Biontech-Vakzine für Kinder: Zulassung soll beantragt werden
Die Biontech-Gründer machten den Impfstoff für Kinder deshalb zu ihrer Priorität. Mit Erfolg: Schon am kommenden Mittwoch soll bei der europäischen Arzneimittelbehörde EMA eine Zulassung der Biontech-Vakzine für Kinder ab zwölf Jahren beantragt werden. Eine Zulassung für alle Altersklassen wird im September angestrebt.

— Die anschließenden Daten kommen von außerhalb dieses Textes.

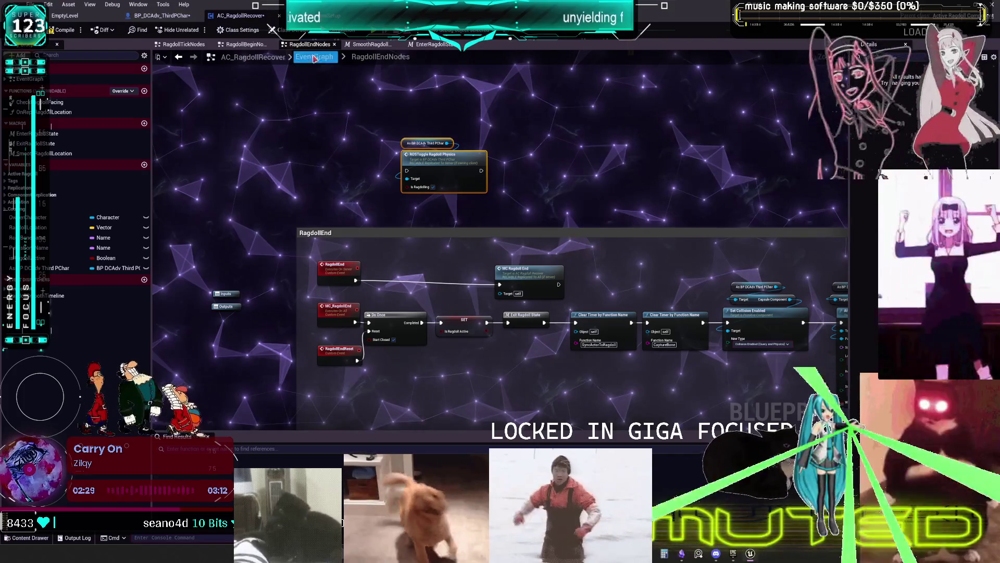
Step: Go back to the RagdollBeginNodes graph and select the RagdollBegin event node
left_click(257, 45)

Eine Prüfung dauert normalerweise wenige Wochen, ab Anfang Juni könnten die ersten Schulkinder geimpft werden.
„Wir haben die Studiendaten für die 12- bis 15-Jährigen in den USA für die bedingte Zulassung eingereicht, in Europa sind wir in den letzten Zügen vor der Einreichung“, sagt Şahin dem „Spiegel“. Heißt: Schon in wenigen Wochen könnten die ersten Kinder immunisiert werden.
Uğur Şahin: Impfstoff ist bisher zu 100 Prozent wirksam
Und auch in den jüngeren Altersklassen sieht es gut aus: Die zweite klinische Studie mit knapp 4600 jüngeren Kindern ist bereits weit fortgeschritten. Geimpft wird nach absteigendem Alter, inzwischen sind die Forscher bei der jüngsten Altersklasse angelangt: Kinder ab sechs Monaten. „Im Juli könnten erste Ergebnisse für die Fünf- bis Zwölfjährigen, im September für die jüngeren Kinder vorliegen, die Auswertung dauert etwa vier bis sechs Wochen“, sagt Şahin. „Wenn alles gut geht, können wir, sobald die Daten ausgewertet sind, in verschiedenen Ländern den Antrag auf Zulassung des Impfstoffs für alle Kinder der jeweiligen Altersgruppe einreichen.“
Der Biontech-Chef ist zuversichtlich: Nach den bereits vorliegenden Studiendaten war der Impfstoff bei älteren Kindern ab zwölf Jahren zu 100 Prozent wirksam und gut verträglich. Bislang gab es keine Hinweise auf Nebenwirkungen. Allerdings würden sich sehr seltene unerwünschte Wirkungen erst nach der Markteinführung zeigen, wenn Hunderttausende oder Millionen geimpft worden sind.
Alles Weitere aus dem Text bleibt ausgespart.